_Exercise:_ What lines in the entries hold the string "pracovné"? List them.

_Input records:_

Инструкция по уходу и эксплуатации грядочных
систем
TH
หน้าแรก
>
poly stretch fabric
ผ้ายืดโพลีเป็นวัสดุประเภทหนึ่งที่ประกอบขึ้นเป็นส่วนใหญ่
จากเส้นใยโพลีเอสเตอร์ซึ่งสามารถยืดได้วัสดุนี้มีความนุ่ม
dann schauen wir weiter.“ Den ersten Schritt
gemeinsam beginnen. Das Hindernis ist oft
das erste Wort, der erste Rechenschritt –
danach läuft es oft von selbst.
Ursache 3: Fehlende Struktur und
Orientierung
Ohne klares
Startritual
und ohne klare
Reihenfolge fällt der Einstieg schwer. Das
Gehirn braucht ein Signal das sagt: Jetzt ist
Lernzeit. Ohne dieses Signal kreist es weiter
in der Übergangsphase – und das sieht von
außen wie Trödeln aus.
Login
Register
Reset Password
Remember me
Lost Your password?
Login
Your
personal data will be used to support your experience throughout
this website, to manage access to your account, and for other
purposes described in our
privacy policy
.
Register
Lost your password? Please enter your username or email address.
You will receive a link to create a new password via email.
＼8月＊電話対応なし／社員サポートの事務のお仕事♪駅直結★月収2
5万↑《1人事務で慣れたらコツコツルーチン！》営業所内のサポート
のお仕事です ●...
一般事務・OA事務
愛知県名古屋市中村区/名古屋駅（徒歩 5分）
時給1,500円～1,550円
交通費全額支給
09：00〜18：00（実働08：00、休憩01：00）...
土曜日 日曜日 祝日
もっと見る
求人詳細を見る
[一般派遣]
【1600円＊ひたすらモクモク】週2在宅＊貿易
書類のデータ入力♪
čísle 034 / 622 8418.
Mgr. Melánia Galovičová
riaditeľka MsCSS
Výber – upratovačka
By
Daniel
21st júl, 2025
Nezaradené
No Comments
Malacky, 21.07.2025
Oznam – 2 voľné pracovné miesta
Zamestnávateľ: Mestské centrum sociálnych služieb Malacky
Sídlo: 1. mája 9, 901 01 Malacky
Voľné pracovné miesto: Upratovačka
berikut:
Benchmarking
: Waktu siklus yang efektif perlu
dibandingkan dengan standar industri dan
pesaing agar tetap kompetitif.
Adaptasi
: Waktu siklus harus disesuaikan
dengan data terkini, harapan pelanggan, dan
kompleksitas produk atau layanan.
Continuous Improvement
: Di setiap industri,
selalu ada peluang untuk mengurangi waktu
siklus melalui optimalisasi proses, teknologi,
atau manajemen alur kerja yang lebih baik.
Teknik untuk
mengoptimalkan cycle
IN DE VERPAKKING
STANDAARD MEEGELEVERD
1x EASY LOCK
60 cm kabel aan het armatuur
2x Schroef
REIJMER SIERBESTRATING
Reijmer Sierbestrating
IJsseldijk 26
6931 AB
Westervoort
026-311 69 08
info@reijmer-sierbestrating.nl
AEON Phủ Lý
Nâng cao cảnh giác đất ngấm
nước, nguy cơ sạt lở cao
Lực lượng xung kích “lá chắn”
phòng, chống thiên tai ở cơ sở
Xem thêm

_Solution to the problem:_
Oznam – 2 voľné pracovné miesta
Voľné pracovné miesto: Upratovačka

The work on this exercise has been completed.